Extracted records —
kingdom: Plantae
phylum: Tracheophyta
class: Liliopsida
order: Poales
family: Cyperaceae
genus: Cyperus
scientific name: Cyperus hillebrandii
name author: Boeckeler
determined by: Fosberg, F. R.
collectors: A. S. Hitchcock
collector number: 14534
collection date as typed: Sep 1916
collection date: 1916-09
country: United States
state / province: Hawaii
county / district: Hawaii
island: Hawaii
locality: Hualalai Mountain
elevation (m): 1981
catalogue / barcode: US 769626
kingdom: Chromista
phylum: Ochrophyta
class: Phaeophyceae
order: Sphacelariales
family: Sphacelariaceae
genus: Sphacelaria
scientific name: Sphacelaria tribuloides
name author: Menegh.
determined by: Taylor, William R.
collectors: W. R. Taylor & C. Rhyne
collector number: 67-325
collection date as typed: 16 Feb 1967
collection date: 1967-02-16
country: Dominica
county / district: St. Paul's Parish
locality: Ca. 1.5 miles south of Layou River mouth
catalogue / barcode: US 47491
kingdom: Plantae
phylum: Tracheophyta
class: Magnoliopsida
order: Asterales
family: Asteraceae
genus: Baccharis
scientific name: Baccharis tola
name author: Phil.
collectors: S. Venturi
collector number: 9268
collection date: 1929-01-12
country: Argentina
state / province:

EXERCISE DETAILS —
Copy the lines above word for word, leaving nothing out.

REPLY —
kingdom: Plantae
phylum: Tracheophyta
class: Liliopsida
order: Poales
family: Cyperaceae
genus: Cyperus
scientific name: Cyperus hillebrandii
name author: Boeckeler
determined by: Fosberg, F. R.
collectors: A. S. Hitchcock
collector number: 14534
collection date as typed: Sep 1916
collection date: 1916-09
country: United States
state / province: Hawaii
county / district: Hawaii
island: Hawaii
locality: Hualalai Mountain
elevation (m): 1981
catalogue / barcode: US 769626
kingdom: Chromista
phylum: Ochrophyta
class: Phaeophyceae
order: Sphacelariales
family: Sphacelariaceae
genus: Sphacelaria
scientific name: Sphacelaria tribuloides
name author: Menegh.
determined by: Taylor, William R.
collectors: W. R. Taylor & C. Rhyne
collector number: 67-325
collection date as typed: 16 Feb 1967
collection date: 1967-02-16
country: Dominica
county / district: St. Paul's Parish
locality: Ca. 1.5 miles south of Layou River mouth
catalogue / barcode: US 47491
kingdom: Plantae
phylum: Tracheophyta
class: Magnoliopsida
order: Asterales
family: Asteraceae
genus: Baccharis
scientific name: Baccharis tola
name author: Phil.
collectors: S. Venturi
collector number: 9268
collection date: 1929-01-12
country: Argentina
state / province:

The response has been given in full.